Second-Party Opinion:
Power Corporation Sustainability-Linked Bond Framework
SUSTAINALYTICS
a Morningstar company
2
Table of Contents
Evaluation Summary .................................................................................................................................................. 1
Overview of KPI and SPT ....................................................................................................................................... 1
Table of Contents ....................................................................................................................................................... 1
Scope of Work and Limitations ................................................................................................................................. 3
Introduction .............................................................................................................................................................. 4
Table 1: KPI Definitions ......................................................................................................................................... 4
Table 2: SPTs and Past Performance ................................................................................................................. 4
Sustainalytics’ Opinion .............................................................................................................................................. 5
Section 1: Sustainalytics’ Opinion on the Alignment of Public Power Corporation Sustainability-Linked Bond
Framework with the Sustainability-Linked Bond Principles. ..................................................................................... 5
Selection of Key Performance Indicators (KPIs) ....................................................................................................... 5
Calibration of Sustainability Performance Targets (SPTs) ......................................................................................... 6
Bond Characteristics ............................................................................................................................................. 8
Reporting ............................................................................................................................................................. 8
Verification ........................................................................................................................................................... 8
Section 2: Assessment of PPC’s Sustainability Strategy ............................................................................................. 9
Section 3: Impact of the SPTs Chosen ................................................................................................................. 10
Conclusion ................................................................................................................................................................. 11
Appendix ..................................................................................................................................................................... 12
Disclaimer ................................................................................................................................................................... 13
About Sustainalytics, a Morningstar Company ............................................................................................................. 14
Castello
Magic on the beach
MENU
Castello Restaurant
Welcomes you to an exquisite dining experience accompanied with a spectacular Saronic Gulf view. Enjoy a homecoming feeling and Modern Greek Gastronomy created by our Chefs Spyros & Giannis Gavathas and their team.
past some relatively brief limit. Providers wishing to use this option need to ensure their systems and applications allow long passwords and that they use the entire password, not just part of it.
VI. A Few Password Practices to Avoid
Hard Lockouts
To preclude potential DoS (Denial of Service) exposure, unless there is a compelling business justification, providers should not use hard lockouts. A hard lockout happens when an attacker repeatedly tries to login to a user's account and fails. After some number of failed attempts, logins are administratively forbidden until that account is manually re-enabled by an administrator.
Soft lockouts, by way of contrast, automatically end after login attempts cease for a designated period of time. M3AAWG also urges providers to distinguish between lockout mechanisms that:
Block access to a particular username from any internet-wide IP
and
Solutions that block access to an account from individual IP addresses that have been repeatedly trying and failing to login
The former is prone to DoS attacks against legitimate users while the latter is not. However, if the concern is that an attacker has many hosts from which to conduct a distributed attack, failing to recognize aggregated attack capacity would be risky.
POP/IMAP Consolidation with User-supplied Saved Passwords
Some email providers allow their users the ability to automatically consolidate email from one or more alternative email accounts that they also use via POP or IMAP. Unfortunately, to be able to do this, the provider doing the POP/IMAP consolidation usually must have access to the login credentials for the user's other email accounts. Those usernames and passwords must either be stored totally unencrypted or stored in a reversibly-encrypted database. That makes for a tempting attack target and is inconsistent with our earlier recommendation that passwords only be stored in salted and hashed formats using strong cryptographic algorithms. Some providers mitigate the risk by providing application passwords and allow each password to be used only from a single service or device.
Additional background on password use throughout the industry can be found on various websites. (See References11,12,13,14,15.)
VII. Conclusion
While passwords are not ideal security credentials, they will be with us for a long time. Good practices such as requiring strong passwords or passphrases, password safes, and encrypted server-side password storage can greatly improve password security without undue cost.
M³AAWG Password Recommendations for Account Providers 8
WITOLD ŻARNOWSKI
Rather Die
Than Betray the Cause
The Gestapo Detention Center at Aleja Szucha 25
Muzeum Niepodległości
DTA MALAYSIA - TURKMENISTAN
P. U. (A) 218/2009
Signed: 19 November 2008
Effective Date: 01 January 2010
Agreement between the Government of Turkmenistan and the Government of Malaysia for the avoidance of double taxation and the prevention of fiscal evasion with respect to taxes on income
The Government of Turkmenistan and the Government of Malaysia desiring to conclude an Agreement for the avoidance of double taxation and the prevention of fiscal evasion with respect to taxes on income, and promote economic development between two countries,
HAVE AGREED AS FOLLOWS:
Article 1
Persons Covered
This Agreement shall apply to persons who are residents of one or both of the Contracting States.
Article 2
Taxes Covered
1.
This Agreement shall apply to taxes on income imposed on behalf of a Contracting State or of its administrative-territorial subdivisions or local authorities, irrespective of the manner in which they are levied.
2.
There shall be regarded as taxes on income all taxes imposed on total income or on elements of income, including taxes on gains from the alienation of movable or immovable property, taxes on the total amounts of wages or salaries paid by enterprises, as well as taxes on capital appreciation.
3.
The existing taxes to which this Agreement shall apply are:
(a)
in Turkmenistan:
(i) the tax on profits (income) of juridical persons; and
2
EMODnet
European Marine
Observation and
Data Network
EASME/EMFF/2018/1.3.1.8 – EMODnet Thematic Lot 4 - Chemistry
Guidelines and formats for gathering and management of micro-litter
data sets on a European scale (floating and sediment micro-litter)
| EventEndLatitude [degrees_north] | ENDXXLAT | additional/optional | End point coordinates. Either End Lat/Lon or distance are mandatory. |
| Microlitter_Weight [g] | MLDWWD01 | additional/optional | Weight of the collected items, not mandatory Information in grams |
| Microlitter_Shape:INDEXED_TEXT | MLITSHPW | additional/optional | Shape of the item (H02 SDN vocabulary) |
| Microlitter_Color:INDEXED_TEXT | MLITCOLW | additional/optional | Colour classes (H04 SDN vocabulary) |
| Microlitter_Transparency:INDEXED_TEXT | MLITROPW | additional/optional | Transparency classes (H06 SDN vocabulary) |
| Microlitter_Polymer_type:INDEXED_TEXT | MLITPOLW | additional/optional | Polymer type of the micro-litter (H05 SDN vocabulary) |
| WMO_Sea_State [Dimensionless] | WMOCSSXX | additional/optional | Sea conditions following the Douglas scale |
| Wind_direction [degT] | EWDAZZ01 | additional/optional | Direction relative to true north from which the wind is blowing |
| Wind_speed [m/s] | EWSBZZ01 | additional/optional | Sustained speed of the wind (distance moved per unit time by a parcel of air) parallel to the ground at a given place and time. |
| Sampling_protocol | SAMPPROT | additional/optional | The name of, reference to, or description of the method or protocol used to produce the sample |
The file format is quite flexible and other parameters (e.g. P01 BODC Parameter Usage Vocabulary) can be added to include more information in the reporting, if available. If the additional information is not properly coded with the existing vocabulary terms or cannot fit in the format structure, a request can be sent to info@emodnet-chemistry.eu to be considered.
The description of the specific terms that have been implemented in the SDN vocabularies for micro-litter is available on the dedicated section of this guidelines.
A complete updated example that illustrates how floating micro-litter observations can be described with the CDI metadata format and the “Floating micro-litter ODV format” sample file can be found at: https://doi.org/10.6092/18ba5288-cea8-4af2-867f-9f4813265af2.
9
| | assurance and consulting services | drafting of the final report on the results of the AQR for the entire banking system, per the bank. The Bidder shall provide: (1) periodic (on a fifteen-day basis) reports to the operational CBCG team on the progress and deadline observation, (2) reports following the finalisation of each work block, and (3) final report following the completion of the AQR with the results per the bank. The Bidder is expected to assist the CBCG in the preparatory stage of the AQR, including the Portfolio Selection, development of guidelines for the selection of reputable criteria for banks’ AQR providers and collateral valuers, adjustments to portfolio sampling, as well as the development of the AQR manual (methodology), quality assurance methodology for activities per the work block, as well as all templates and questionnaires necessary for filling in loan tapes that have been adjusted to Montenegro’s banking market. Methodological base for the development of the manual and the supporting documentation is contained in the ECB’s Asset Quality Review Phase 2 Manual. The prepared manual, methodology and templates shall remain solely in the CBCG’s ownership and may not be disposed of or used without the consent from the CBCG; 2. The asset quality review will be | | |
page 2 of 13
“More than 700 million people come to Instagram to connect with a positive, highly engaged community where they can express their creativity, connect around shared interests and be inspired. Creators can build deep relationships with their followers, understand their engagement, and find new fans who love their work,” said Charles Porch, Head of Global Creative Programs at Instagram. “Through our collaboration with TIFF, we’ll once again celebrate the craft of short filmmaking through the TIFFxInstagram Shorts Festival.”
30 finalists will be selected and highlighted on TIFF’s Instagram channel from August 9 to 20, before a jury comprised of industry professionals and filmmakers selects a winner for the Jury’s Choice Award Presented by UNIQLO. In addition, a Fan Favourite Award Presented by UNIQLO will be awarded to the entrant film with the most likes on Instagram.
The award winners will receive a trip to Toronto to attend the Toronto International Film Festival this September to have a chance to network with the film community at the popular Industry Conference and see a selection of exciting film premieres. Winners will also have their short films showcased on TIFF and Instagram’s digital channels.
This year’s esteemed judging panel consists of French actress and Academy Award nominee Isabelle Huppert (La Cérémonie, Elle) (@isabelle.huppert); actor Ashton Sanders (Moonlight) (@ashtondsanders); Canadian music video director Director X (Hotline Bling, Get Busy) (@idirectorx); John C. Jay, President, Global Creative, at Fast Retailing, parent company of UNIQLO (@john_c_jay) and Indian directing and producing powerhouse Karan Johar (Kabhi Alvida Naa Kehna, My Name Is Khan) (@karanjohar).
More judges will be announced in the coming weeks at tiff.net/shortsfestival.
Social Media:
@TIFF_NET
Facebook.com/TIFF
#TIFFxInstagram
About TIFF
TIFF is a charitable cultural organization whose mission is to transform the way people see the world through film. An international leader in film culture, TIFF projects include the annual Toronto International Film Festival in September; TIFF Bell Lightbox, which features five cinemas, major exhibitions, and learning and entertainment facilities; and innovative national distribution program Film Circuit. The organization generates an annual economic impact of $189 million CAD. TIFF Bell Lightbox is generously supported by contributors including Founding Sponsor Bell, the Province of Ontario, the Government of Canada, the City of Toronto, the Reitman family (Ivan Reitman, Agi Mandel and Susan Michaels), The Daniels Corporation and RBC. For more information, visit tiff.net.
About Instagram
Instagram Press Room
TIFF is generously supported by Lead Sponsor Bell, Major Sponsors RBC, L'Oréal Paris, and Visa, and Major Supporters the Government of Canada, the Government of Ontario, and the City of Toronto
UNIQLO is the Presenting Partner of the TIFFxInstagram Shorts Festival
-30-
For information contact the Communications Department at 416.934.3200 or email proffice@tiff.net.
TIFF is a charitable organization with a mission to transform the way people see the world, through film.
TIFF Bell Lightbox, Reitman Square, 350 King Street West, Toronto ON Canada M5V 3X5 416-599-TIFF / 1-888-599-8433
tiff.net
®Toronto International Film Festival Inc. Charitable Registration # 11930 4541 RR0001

..........

#### About this task
What you return must be an exact retyping of the lines above starting at the line with "Agreement between the" and ending at the line with "(H02 SDN vocabulary) |", and nothing besides.

#### Expected output
Agreement between the Government of Turkmenistan and the Government of Malaysia for the avoidance of double taxation and the prevention of fiscal evasion with respect to taxes on income
The Government of Turkmenistan and the Government of Malaysia desiring to conclude an Agreement for the avoidance of double taxation and the prevention of fiscal evasion with respect to taxes on income, and promote economic development between two countries,
HAVE AGREED AS FOLLOWS:
Article 1
Persons Covered
This Agreement shall apply to persons who are residents of one or both of the Contracting States.
Article 2
Taxes Covered
1.
This Agreement shall apply to taxes on income imposed on behalf of a Contracting State or of its administrative-territorial subdivisions or local authorities, irrespective of the manner in which they are levied.
2.
There shall be regarded as taxes on income all taxes imposed on total income or on elements of income, including taxes on gains from the alienation of movable or immovable property, taxes on the total amounts of wages or salaries paid by enterprises, as well as taxes on capital appreciation.
3.
The existing taxes to which this Agreement shall apply are:
(a)
in Turkmenistan:
(i) the tax on profits (income) of juridical persons; and
2
EMODnet
European Marine
Observation and
Data Network
EASME/EMFF/2018/1.3.1.8 – EMODnet Thematic Lot 4 - Chemistry
Guidelines and formats for gathering and management of micro-litter
data sets on a European scale (floating and sediment micro-litter)
| EventEndLatitude [degrees_north] | ENDXXLAT | additional/optional | End point coordinates. Either End Lat/Lon or distance are mandatory. |
| Microlitter_Weight [g] | MLDWWD01 | additional/optional | Weight of the collected items, not mandatory Information in grams |
| Microlitter_Shape:INDEXED_TEXT | MLITSHPW | additional/optional | Shape of the item (H02 SDN vocabulary) |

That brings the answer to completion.